Exercise details:
Within the records below, find each line that holds the string "source", then copy it.

[Electronic design automation data]
*** Begin section ***

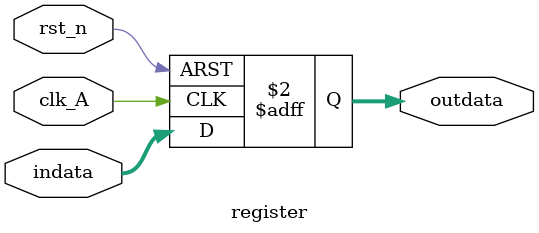
<source format=v>
`timescale 1ns / 1ps


module register(
    input[31:0] indata,
    input clk_A,
    input rst_n,
    output reg[31:0] outdata
    );
always @(posedge rst_n or posedge clk_A)
begin
    if(rst_n)
        outdata<=32'b0;
    else
        outdata<=indata;
end
endmodule

</source>
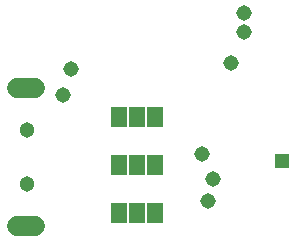
<source format=gts>
G75*
%MOIN*%
%OFA0B0*%
%FSLAX24Y24*%
%IPPOS*%
%LPD*%
%AMOC8*
5,1,8,0,0,1.08239X$1,22.5*
%
%ADD10C,0.0513*%
%ADD11C,0.0395*%
%ADD12C,0.0671*%
%ADD13R,0.0540X0.0710*%
%ADD14C,0.0516*%
%ADD15R,0.0516X0.0516*%
D10*
X007109Y005273D03*
X007109Y007045D03*
D11*
X006766Y003856D03*
X006923Y003856D03*
X007238Y003856D03*
X007396Y003856D03*
X007396Y008462D03*
X007238Y008462D03*
X006923Y008462D03*
X006766Y008462D03*
D12*
X006786Y008462D02*
X007376Y008462D01*
X007376Y003856D02*
X006786Y003856D01*
D13*
X010172Y004309D03*
X010772Y004309D03*
X011372Y004309D03*
X011372Y005906D03*
X010772Y005906D03*
X010172Y005906D03*
X010172Y007503D03*
X010772Y007503D03*
X011372Y007503D03*
D14*
X012933Y006259D03*
X013326Y005440D03*
X013153Y004684D03*
X008309Y008219D03*
X008589Y009090D03*
X013899Y009280D03*
X014339Y010320D03*
X014349Y010960D03*
D15*
X015599Y006020D03*
M02*

</source>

*** End section ***

Solution to the problem:
<source format=v>
</source>
<source format=gts>
</source>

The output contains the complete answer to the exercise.